(Saved entries)
————
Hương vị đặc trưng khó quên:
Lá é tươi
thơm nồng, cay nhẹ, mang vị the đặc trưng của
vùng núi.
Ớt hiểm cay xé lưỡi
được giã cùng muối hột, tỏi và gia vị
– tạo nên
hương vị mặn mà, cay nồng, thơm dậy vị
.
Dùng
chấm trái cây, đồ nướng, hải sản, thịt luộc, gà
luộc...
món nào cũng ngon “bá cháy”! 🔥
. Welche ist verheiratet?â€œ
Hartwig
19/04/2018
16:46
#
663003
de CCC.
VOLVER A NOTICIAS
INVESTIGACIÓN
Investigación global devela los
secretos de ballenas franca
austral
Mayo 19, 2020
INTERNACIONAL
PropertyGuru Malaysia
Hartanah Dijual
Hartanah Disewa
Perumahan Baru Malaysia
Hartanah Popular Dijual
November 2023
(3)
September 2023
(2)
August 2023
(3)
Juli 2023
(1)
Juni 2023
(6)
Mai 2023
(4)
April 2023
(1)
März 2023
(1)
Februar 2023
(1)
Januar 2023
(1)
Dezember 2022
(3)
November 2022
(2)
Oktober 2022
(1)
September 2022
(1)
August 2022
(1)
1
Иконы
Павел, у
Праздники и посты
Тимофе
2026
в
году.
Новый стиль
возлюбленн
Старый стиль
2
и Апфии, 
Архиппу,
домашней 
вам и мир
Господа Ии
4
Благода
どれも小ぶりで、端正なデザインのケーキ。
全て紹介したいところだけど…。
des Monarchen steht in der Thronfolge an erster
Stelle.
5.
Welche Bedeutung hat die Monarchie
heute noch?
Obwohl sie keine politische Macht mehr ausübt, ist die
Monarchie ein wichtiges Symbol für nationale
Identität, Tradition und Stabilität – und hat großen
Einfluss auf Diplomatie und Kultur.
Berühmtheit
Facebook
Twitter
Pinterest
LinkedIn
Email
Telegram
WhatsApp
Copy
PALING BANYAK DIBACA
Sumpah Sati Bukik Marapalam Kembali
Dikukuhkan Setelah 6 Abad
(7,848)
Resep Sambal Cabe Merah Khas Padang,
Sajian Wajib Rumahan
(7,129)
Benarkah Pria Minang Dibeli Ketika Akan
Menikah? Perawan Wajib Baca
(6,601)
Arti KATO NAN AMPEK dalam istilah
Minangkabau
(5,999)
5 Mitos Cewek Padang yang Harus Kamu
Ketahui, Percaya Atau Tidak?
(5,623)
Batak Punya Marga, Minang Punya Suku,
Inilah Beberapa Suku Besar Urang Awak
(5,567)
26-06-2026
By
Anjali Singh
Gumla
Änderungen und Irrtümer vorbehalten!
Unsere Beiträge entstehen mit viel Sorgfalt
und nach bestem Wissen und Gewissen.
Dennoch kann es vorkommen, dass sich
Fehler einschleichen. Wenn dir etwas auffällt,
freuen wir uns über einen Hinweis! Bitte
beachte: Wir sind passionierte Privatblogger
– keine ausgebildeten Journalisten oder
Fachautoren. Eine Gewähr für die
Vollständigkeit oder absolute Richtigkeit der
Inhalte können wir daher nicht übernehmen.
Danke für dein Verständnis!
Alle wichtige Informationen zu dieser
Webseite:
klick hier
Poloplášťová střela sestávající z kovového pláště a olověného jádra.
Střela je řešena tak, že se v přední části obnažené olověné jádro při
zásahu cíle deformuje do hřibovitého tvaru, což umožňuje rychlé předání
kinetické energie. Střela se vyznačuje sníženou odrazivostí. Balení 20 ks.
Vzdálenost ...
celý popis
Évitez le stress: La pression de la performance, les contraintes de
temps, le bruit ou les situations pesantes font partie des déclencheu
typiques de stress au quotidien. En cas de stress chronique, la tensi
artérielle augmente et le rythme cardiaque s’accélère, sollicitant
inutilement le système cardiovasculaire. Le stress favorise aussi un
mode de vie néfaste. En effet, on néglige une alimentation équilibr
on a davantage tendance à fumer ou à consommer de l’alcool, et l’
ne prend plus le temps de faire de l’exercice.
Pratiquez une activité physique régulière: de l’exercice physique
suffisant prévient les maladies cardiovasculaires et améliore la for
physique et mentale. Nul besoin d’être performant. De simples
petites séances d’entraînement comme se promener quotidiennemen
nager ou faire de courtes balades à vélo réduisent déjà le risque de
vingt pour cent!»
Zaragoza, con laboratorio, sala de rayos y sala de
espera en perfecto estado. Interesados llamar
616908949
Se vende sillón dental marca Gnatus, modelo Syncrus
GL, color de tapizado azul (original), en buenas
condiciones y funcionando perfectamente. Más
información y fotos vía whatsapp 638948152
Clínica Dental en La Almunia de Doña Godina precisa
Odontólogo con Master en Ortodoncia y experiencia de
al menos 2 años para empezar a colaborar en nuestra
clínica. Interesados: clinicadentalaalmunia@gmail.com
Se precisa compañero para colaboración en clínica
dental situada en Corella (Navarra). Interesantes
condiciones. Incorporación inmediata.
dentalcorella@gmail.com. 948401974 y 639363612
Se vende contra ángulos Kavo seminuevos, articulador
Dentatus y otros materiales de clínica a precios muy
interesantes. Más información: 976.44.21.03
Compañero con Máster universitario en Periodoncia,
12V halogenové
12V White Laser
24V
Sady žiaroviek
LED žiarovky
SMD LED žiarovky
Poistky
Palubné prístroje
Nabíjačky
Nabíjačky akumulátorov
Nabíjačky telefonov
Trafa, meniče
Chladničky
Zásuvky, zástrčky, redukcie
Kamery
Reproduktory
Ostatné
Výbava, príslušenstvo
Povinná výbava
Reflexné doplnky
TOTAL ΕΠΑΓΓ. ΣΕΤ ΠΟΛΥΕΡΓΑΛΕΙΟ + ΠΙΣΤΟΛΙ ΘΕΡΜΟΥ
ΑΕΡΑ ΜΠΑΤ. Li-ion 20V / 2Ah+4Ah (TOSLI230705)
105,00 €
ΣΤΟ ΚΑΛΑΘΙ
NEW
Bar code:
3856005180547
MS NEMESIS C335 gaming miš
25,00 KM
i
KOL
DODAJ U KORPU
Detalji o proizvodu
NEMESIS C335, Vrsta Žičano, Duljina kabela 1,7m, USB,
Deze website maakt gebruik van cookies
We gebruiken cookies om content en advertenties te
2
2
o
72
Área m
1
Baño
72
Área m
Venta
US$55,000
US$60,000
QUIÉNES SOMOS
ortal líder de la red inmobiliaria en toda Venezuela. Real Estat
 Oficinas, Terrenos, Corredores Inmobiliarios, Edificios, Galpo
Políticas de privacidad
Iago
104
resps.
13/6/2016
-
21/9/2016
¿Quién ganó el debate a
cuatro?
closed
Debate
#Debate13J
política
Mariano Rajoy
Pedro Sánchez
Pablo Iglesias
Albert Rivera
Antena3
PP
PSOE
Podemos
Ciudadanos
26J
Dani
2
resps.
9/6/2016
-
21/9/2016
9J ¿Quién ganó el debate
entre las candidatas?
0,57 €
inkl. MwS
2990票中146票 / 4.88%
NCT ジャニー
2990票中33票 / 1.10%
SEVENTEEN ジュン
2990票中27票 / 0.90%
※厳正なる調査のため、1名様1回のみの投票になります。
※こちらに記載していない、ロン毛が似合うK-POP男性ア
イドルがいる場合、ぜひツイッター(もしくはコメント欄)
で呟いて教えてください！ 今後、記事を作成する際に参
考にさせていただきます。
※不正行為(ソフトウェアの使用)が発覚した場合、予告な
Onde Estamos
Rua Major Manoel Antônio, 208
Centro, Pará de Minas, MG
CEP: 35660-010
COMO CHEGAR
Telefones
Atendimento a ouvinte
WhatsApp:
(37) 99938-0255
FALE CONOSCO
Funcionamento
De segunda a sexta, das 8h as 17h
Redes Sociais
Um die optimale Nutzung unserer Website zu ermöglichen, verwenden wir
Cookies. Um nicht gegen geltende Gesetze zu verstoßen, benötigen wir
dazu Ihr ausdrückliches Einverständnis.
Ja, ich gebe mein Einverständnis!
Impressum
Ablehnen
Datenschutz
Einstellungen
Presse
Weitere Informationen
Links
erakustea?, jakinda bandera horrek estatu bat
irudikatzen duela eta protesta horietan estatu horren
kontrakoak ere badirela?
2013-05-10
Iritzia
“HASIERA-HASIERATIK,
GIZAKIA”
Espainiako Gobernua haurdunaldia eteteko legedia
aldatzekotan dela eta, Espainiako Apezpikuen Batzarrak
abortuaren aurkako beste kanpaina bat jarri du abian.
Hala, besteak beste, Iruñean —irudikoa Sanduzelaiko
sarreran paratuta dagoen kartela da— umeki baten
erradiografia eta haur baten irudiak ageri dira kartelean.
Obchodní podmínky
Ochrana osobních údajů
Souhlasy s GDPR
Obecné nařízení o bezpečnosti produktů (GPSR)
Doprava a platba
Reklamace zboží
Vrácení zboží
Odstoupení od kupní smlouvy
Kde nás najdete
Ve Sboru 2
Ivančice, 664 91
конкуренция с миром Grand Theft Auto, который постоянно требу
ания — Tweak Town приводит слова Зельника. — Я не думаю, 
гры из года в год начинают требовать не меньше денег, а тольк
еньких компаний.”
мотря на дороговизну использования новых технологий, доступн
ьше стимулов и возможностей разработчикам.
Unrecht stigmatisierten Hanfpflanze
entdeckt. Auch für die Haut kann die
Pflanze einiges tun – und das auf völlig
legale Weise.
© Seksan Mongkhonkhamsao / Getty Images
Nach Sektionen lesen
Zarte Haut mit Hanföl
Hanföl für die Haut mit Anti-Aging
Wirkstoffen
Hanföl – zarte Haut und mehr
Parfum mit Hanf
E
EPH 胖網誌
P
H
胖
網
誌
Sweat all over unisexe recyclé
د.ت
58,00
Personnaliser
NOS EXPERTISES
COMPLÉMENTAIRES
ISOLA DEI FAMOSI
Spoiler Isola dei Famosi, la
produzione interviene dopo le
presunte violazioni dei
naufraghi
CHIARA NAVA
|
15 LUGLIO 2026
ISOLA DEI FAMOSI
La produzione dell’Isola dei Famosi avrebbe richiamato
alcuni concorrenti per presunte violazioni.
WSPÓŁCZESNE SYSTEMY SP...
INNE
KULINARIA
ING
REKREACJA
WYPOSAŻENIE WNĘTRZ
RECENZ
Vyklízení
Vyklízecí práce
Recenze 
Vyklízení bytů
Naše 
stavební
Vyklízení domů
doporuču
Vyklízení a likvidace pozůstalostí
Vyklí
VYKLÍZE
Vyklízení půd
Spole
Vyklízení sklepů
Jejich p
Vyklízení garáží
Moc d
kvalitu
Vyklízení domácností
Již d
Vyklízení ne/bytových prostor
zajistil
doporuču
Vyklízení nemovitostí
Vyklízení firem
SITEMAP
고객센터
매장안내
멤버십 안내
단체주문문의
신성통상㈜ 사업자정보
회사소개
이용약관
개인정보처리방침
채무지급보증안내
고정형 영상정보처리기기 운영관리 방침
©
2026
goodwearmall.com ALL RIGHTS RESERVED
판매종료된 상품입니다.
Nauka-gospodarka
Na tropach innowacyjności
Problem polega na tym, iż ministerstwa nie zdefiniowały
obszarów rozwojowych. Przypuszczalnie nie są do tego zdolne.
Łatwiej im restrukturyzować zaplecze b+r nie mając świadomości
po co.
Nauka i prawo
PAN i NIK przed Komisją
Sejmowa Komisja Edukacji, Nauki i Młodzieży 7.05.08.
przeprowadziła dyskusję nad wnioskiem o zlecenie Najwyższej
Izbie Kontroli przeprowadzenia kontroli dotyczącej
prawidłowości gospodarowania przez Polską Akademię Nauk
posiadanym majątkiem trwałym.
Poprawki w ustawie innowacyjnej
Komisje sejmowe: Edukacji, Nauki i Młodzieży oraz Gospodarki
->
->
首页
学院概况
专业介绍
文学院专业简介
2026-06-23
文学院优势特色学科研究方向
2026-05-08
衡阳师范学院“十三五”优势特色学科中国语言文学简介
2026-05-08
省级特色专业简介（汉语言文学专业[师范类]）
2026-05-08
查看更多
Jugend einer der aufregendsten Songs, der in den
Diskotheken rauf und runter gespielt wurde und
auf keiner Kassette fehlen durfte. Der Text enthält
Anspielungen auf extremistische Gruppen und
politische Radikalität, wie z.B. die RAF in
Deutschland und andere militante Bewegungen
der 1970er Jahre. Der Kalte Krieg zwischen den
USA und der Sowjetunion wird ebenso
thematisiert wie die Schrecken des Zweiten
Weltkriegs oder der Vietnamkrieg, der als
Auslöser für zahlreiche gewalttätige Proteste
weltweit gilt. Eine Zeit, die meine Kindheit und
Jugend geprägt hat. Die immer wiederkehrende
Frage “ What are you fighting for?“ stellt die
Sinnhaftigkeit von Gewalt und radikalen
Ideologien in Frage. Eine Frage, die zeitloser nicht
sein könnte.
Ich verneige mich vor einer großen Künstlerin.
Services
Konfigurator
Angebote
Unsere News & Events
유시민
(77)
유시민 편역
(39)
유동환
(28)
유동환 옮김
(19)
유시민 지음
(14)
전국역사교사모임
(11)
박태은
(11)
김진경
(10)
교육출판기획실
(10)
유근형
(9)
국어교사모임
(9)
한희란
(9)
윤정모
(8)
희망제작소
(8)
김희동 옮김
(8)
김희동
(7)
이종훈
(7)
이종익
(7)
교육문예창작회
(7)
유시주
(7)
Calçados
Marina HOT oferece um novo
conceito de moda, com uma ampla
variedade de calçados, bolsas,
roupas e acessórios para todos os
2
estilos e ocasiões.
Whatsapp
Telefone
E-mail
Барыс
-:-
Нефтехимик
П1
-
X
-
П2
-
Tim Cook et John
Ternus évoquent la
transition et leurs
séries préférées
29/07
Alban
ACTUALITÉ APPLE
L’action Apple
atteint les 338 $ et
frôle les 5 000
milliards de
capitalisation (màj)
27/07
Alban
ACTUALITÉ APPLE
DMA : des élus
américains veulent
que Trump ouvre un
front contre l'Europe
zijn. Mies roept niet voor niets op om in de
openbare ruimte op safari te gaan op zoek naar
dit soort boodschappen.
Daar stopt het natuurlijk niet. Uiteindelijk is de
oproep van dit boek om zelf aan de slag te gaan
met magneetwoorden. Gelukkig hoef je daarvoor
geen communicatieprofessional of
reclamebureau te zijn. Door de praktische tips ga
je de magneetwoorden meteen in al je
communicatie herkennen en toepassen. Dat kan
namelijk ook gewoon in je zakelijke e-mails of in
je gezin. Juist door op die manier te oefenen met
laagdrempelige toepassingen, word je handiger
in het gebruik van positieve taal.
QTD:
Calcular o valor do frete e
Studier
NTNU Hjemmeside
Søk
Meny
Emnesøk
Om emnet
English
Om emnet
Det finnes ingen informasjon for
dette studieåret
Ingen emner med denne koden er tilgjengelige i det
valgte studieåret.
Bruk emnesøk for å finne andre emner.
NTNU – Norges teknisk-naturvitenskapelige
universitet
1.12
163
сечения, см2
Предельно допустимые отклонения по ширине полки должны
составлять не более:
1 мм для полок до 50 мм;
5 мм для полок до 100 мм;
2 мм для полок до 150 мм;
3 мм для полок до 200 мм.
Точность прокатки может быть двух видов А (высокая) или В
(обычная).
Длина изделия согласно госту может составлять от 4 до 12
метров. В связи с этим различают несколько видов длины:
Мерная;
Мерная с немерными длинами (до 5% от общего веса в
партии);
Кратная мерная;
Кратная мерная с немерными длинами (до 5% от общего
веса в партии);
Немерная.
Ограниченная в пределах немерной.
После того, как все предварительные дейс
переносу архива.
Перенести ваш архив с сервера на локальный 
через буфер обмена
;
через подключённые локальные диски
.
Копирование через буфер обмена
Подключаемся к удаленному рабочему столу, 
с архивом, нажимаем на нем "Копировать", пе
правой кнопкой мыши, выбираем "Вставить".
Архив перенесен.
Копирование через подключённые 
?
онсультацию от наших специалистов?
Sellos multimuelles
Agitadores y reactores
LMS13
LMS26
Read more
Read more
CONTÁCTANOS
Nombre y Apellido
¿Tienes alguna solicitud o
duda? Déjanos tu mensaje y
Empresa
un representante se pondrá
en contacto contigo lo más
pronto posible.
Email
————
• What is needed
Repeat the rows word for word, from the very first line down through the line that holds "Oktober 2022", including both ends.

• Result below
Hương vị đặc trưng khó quên:
Lá é tươi
thơm nồng, cay nhẹ, mang vị the đặc trưng của
vùng núi.
Ớt hiểm cay xé lưỡi
được giã cùng muối hột, tỏi và gia vị
– tạo nên
hương vị mặn mà, cay nồng, thơm dậy vị
.
Dùng
chấm trái cây, đồ nướng, hải sản, thịt luộc, gà
luộc...
món nào cũng ngon “bá cháy”! 🔥
. Welche ist verheiratet?â€œ
Hartwig
19/04/2018
16:46
#
663003
de CCC.
VOLVER A NOTICIAS
INVESTIGACIÓN
Investigación global devela los
secretos de ballenas franca
austral
Mayo 19, 2020
INTERNACIONAL
PropertyGuru Malaysia
Hartanah Dijual
Hartanah Disewa
Perumahan Baru Malaysia
Hartanah Popular Dijual
November 2023
(3)
September 2023
(2)
August 2023
(3)
Juli 2023
(1)
Juni 2023
(6)
Mai 2023
(4)
April 2023
(1)
März 2023
(1)
Februar 2023
(1)
Januar 2023
(1)
Dezember 2022
(3)
November 2022
(2)
Oktober 2022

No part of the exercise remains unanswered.